Dlaczego? Ponieważ nie ma dobrego, ani złego wyjścia, które nie szkodzą naszemu wewnętrznemu “JA”
To czy używam podkładek pod kubek nie jest sprawa znaczącą priorytetowe.
Miłość to świadomość akceptacji i tolerowania rzeczy, z którymi się nie zgadzam.
Wspólne doświadczenia kształtują nas, nowe emocje, nowe przeżycia prawdziwe zaangażowanie. To rozmowa o naszych potrzebach, unikanie przerzucania dyskomfortu na druga osobę, to w rzeczy samej pokazuje dojrzała miłość.
Uczucia różnią się od niemętności trwają dłużej i nie dają się łatwo zniszczyć. Nie można kochać kogoś ze urodę, to nie miłość, a zauroczenie. Kochać kogoś za znajomość Hiszpańskiego - jest mylone z podziwem (potwierdzam).
Kochać kogoś, nie wiedząc dlaczego, to właśnie jest miłość.
Można powiedzieć, że czas buduje miłość między dwojgiem ludzi, którzy pracują nad zaakceptowaniem i kochaniem swoich różnic i dziwactw. To więcej niż zakochiwanie się – to dwie osoby, które tworzą magię akceptacji bezwarunkowej.
Tolerowanie niedoskonałości i miłość
Miłość równoważy nasze wewnętrzne i zewnętrzne impulsy.
Obejmuje to docenianie i uznanie dla partnera. Oznacza szanowanie drugiej osoby, jej osobistej przestrzeni, jej potrzeby wolności, zaufania i porozumienia. Dzięki temu pojawiają się wspólne projekty, hojność i poczucie szczęście z bycia z osobą, którą kochasz.
Dlaczego?

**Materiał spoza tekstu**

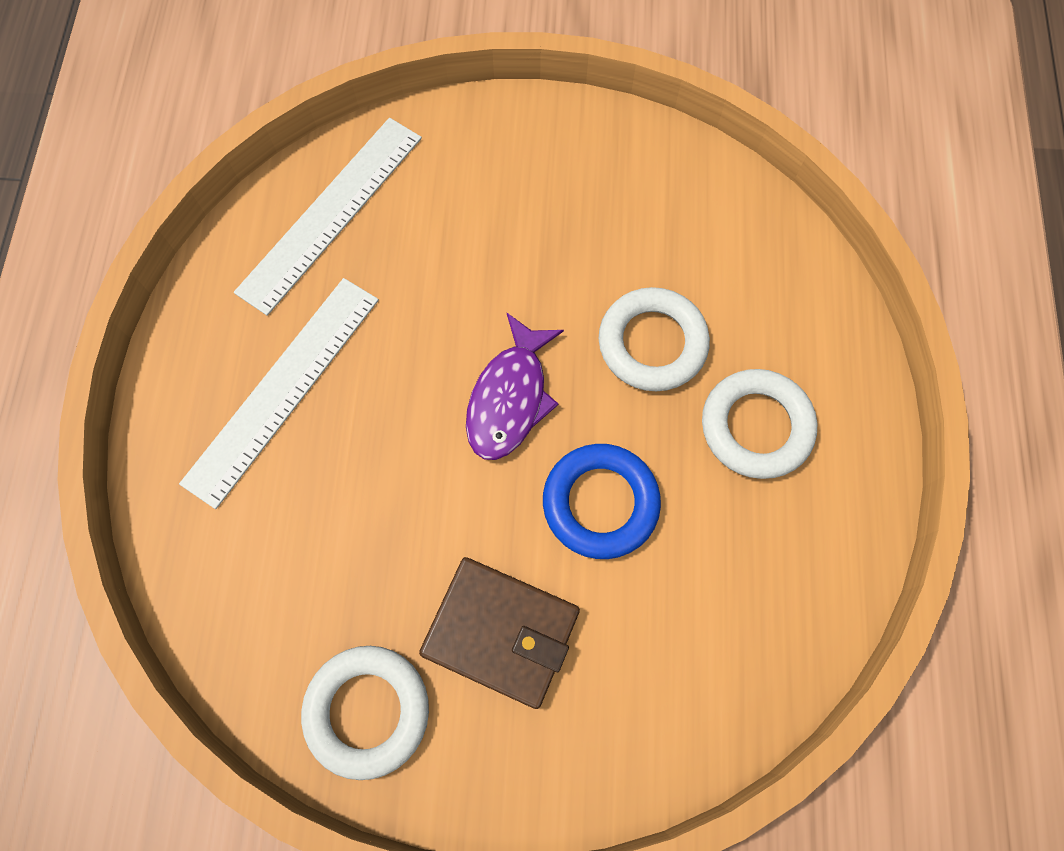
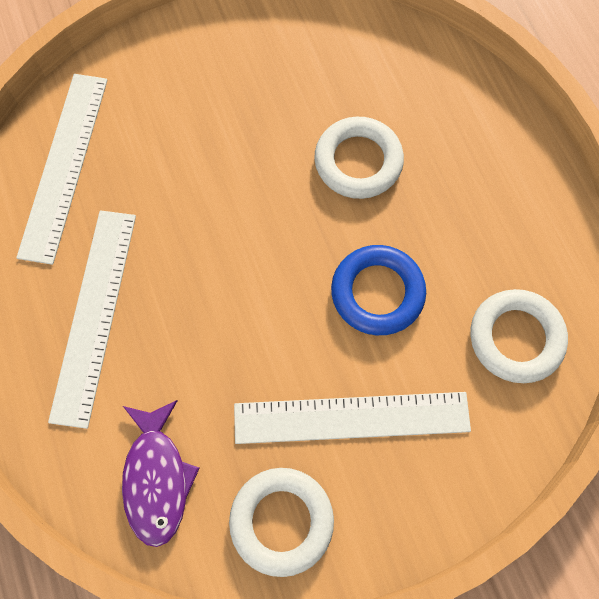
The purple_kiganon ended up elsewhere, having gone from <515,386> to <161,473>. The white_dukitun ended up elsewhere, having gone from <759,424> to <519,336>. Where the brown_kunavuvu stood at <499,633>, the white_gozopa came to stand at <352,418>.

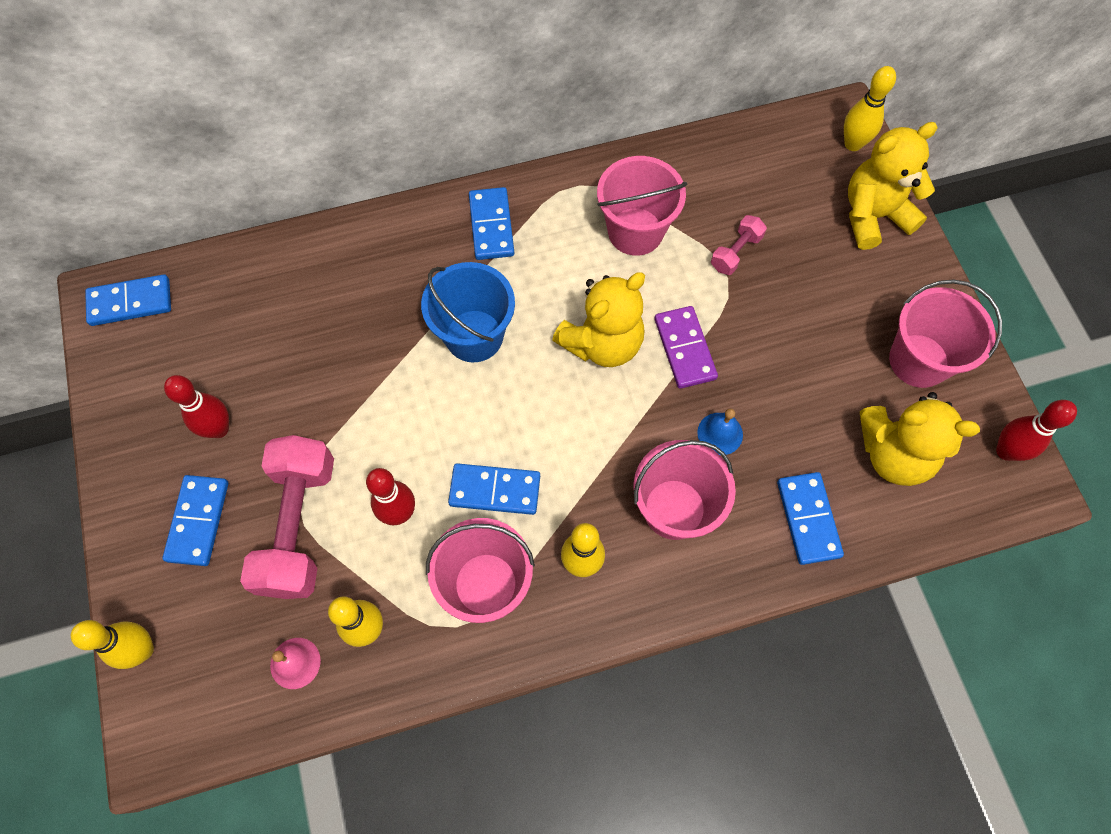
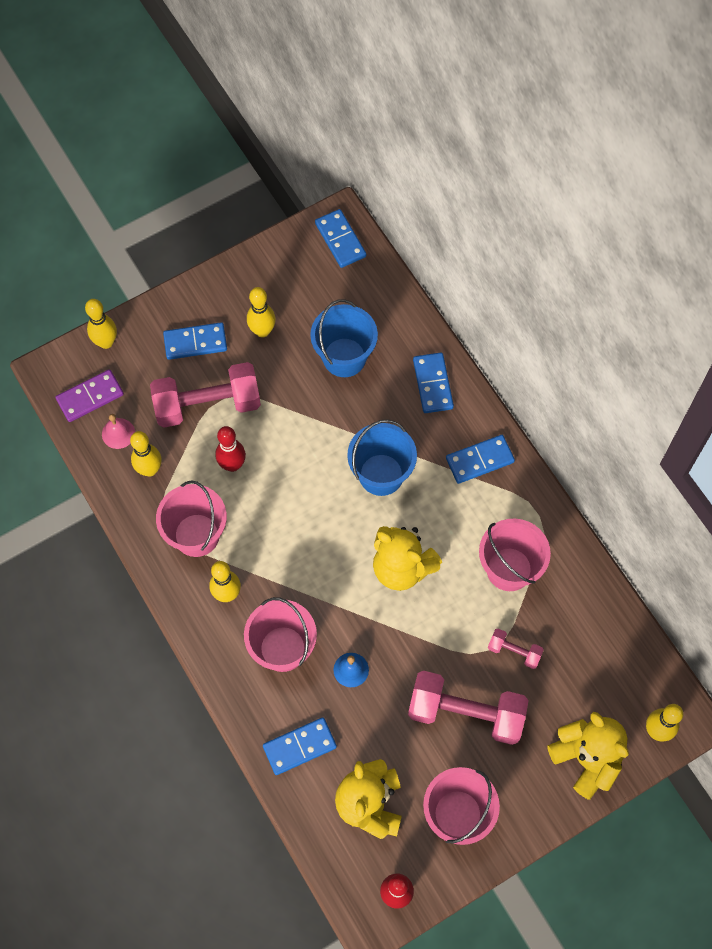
The second view gained the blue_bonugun at <344,338>. The second view gained the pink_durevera at <468,708>. The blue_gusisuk ended up elsewhere, having gone from <494,489> to <433,382>. The purple_gusisuk ended up elsewhere, having gone from <686,347> to <89,395>. What was the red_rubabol at <196,406> turned into the yellow_rubabol at <261,312>.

Ponieważ żyjemy w świecie, w którym romantyczne związki cierpią z powodu coraz większej liczby konfliktów. Szukamy doskonałości, nie zdając sobie sprawy, że z natury jesteśmy niedoskonali.
Jeśli będziemy o tym pamiętać, uświadomimy sobie, że tylko miłość owinięta w “idealne uczucie” może ocalić nas od nieszczęścia. I to bardzo skutecznie.
Idealne pary nie istnieją. W rzeczywistości bycie “dobrą parą” nie oznacza, że nie przeżywacie problemów. Oznacza tylko, że wiecie, jak je rozwiązać. Kochać znaczy być zakochanym w naszych różnicach. Widzieć dobre i złe strony naszego partnera bez różowych okularów.